**Information provided:**
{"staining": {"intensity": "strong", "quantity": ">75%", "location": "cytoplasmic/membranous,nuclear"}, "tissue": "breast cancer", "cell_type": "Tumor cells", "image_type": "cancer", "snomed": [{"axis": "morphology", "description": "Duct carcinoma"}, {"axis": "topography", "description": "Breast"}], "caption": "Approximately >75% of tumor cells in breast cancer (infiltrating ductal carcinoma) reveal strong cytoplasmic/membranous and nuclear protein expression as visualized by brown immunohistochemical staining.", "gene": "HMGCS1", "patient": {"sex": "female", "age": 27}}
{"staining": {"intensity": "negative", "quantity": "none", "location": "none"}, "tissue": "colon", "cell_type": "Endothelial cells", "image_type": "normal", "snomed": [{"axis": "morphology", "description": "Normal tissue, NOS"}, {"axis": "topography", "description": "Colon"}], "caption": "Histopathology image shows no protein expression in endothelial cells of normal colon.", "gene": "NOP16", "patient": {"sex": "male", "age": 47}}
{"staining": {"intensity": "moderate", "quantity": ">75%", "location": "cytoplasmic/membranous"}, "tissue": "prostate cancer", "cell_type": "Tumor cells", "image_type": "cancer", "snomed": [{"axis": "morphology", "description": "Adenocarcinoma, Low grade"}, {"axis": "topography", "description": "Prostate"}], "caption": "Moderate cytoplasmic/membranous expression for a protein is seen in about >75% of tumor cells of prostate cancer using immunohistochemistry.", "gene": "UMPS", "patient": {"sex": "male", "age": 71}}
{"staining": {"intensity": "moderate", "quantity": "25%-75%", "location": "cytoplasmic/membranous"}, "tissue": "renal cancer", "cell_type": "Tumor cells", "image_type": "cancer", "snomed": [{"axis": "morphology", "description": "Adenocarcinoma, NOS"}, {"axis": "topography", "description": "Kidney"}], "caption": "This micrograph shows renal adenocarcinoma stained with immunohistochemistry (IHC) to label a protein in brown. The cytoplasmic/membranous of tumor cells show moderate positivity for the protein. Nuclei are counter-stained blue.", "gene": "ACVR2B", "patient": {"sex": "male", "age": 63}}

**What the task requires:** Repeat all of the data exactly. Include every line.

**Answer area:**
{"staining": {"intensity": "strong", "quantity": ">75%", "location": "cytoplasmic/membranous,nuclear"}, "tissue": "breast cancer", "cell_type": "Tumor cells", "image_type": "cancer", "snomed": [{"axis": "morphology", "description": "Duct carcinoma"}, {"axis": "topography", "description": "Breast"}], "caption": "Approximately >75% of tumor cells in breast cancer (infiltrating ductal carcinoma) reveal strong cytoplasmic/membranous and nuclear protein expression as visualized by brown immunohistochemical staining.", "gene": "HMGCS1", "patient": {"sex": "female", "age": 27}}
{"staining": {"intensity": "negative", "quantity": "none", "location": "none"}, "tissue": "colon", "cell_type": "Endothelial cells", "image_type": "normal", "snomed": [{"axis": "morphology", "description": "Normal tissue, NOS"}, {"axis": "topography", "description": "Colon"}], "caption": "Histopathology image shows no protein expression in endothelial cells of normal colon.", "gene": "NOP16", "patient": {"sex": "male", "age": 47}}
{"staining": {"intensity": "moderate", "quantity": ">75%", "location": "cytoplasmic/membranous"}, "tissue": "prostate cancer", "cell_type": "Tumor cells", "image_type": "cancer", "snomed": [{"axis": "morphology", "description": "Adenocarcinoma, Low grade"}, {"axis": "topography", "description": "Prostate"}], "caption": "Moderate cytoplasmic/membranous expression for a protein is seen in about >75% of tumor cells of prostate cancer using immunohistochemistry.", "gene": "UMPS", "patient": {"sex": "male", "age": 71}}
{"staining": {"intensity": "moderate", "quantity": "25%-75%", "location": "cytoplasmic/membranous"}, "tissue": "renal cancer", "cell_type": "Tumor cells", "image_type": "cancer", "snomed": [{"axis": "morphology", "description": "Adenocarcinoma, NOS"}, {"axis": "topography", "description": "Kidney"}], "caption": "This micrograph shows renal adenocarcinoma stained with immunohistochemistry (IHC) to label a protein in brown. The cytoplasmic/membranous of tumor cells show moderate positivity for the protein. Nuclei are counter-stained blue.", "gene": "ACVR2B", "patient": {"sex": "male", "age": 63}}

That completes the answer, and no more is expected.